A partir des premiers jours de mai 1861, les affaires de la mission anglaise rentrèrent dans l’ordre habituel. On négociait patiemment, et sans avancer beaucoup, sur deux points d’importance fort différente : d’abord la construction d’un télégraphe électrique destiné à traverser la Perse, et faisant partie d’une grande ligne qui doit assurer les communications de l’Angleterre avec ses possessions indiennes, — puis l’indemnité réclamée depuis la paix dite de Paris (1857) au profit d’un très grand seigneur persan, dévoué partisan de la Grande-Bretagne, et qui, lors de la rupture des deux pays, avait vu son palais livré au pillage. Ces pertes, évaluées à 50,000 liv. sterl. (1,250,000 fr.), n’étaient pas de celles que le gouvernement persan devait tenir à compenser le plus vite. Aussi épuisait-il les voies dilatoires, et l’affaire de Mir-Ali-Naki-Khan, la partie lésée, était peu à peu devenue u l’opprobre de la mission. » — Ainsi du moins la qualifie celui même à qui l’honneur de la terminer était réservé par la providence diplomatique.

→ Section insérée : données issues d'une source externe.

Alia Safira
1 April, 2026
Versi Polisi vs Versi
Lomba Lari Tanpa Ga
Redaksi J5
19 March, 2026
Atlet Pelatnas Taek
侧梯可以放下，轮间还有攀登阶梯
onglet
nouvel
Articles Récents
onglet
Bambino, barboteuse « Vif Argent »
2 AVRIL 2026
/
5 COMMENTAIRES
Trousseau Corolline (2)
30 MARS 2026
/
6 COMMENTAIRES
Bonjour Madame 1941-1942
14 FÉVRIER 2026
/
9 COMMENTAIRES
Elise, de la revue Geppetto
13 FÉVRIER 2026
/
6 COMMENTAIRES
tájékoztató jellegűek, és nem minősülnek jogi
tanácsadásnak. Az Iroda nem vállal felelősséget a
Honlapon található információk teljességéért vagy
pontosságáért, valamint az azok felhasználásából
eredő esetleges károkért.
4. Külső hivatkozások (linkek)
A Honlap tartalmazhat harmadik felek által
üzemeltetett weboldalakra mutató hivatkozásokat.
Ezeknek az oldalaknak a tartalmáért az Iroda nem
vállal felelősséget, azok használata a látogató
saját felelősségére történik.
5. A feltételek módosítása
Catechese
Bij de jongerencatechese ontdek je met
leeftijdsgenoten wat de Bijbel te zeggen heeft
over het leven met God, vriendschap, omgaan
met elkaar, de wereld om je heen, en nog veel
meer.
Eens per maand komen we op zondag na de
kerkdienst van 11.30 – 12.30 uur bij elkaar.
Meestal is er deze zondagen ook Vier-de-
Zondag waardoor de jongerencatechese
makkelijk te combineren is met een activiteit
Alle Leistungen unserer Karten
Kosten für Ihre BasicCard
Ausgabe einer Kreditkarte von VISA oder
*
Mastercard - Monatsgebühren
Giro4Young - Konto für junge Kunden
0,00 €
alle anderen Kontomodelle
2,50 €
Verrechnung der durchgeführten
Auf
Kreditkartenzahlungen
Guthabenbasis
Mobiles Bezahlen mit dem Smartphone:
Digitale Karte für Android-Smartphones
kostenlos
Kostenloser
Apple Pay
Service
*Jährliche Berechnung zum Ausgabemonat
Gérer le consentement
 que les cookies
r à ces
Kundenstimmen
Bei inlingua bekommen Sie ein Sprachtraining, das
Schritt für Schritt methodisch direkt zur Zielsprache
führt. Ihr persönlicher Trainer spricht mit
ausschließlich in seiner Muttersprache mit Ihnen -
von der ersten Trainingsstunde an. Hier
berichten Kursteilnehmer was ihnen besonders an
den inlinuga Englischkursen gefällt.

En attendant, sa patience était épuisée. Certaine divergence de vues à laquelle il fait de loin en loin des allusions discrètes, mais transparentes, certains procédés dont il se plaint en termes couverts, mais expressifs, l’avaient peu à peu dégoûté de son poste. Il demandait son changement avec insistance, et prenait soin d’indiquer la légation d’Athènes comme celle où il servirait le plus volontiers, quand, à la date déjà indiquée (fin juin 1862), arriva une nouvelle appelée à modifier tous ses projets. Dost-Mohammed, l’émir du Caboul, venait d’envahir le Khorassan et de mettre le siège devant Hérat, en même temps que ses deux fils, Amir-Khan et Mohammed-Sharif-Khan, investissaient Farah[1], dont la prise était imminente. Effectivement, Farah succomba dès le 8 juillet, et l’armée qui l’avait conquise put aller immédiatement rallier celle de l’émir lui-même, qui s’empara presque aussitôt de Sabzawar[2].

Les rapides succès obtenus coup sûr coup par les Afghans et la

  1. Farah, si l’on ne compte que la distance à vol d’oiseau, est à cent quarante milles au sud d’Hérat.
  2. Sur la route d’Hérat à Farah, soixante-cinq milles au nord de cette dernière ville. Sabzawar fut prise le 22 juillet.